Furious, she started looking in the woods and eventually saw a large groundhog heading for our house. She quickly enlisted my help. I sprung into action and decided that I would buy a Havahart trap to capture and relocate the pesky little critters.

For the next week I faithfully baited the trap with peanut butter, catching two large groundhogs and successfully relocating them five miles from where we live.

For safe measure, the next week I baited the trap and left for work. Driving up our drive that evening, I looked over and to my surprise, there was black and white fur in my trap. I had trapped a skunk.

My first thought was to get the gun. Then I thought, bad idea. Instead, I called the police department.

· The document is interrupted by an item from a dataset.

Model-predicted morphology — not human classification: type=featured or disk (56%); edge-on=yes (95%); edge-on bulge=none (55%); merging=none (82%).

I got the name of a retired police officer who went on to a profession of removing unwanted local wildlife, so I gave him a call.

When he was finished laughing, he asked if I wanted him to come out the next morning and remove the skunk or walk me through the process of releasing the skunk without getting sprayed. I chose the former, thinking there was no way I could complete this seemingly daunting task.

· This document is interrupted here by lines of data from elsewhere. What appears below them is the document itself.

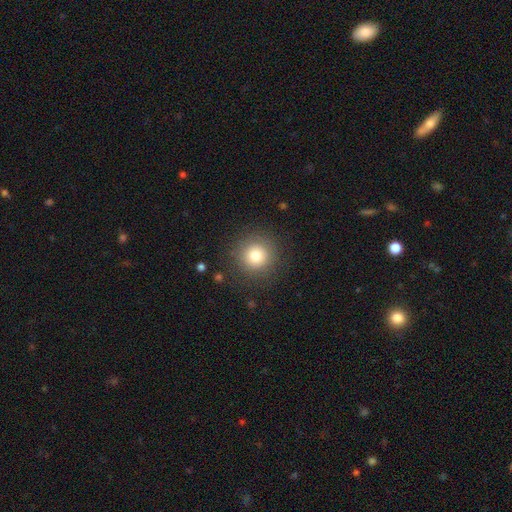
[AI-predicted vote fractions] Morphology: type=smooth (78%); roundness=round (95%); merging=none (88%).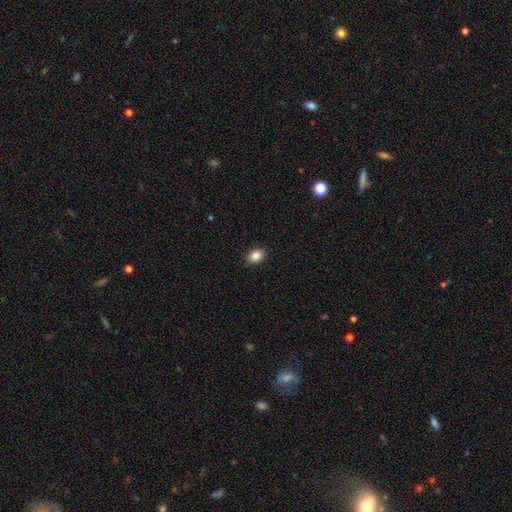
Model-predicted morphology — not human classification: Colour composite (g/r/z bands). It shows a smooth galaxy with no disk features (87%) that is in between round and cigar-shaped (74%). Merging: none (89%).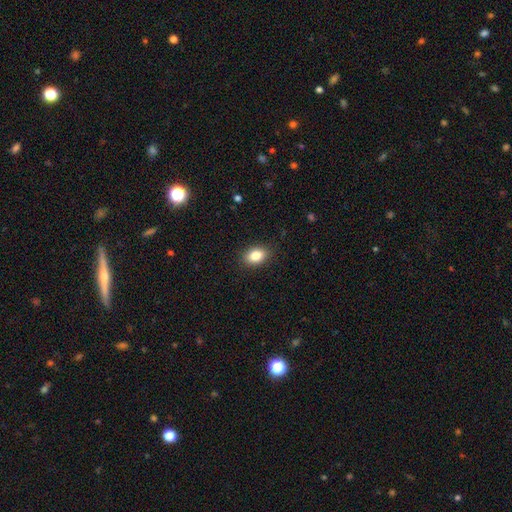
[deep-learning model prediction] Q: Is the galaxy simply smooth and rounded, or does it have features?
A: smooth — 85%.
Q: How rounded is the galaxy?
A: in between — 82%.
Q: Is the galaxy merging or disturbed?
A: none — 88%.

Early the next morning, there was Bruce sitting in my drive in his big red pickup truck with the logo “Wildlife Removal Service” proudly embossed on the door. I greeted Bruce and he grabbed his binoculars, declaring that the skunk was a female.

He told me he could do two different things. First, he could put the trap in his truck and haul the skunk away as I did the groundhogs.

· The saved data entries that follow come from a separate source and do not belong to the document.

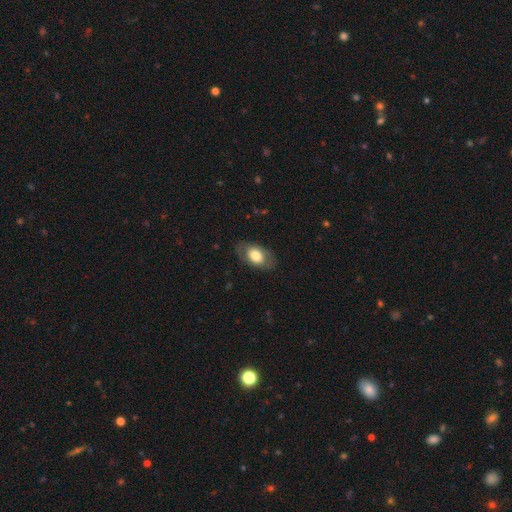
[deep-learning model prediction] Q: Smooth or featured?
A: smooth (67%); runner-up: featured or disk (27%)
Q: How rounded?
A: in between (89%); runner-up: round (10%)
Q: Merging?
A: none (79%); runner-up: minor disturbance (14%)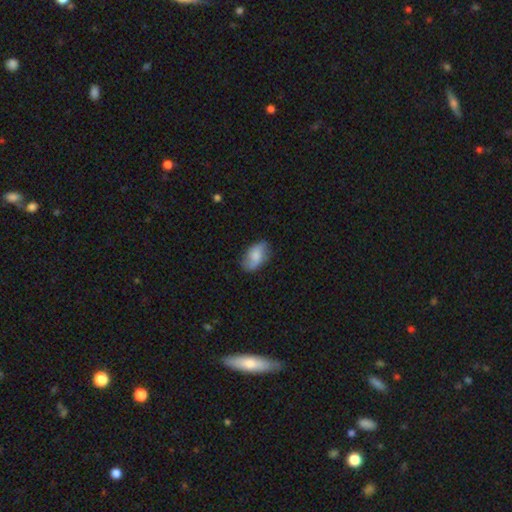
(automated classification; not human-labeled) This is likely a smooth galaxy (66%). How rounded: clearly in between (91%). Merging: likely none (73%).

The other option was to let the thing go free back into our woods. He thought that was the best solution because he was sure she had babies somewhere nearby. How Bruce knew she was a mother with little ones I do not know, but having a soft spot, I went along with it.

Bruce quickly went to work, taking a large, light blue blanket out of his truck. I watched as he very slowly walked toward the trap and gently covered it with the blanket. He waited awhile and then slowly and carefully picked up the trap and started walking toward the woods.

When he reached the edge of the woods, he stopped. At last, he very carefully approached the trap, gently rolled back the blanket and opened the cage door. Out stepped the skunk, who then proudly marched back into our woods.

These days, while walking the dog at night, I occasionally will see a large, predominantly white skunk, and I am sure it is the very same one who caused me such anguish. Welcome to the Maine woods, the way life should be.

Charles Thompson is a professor of art at the University of New England when he’s not managing wildlife.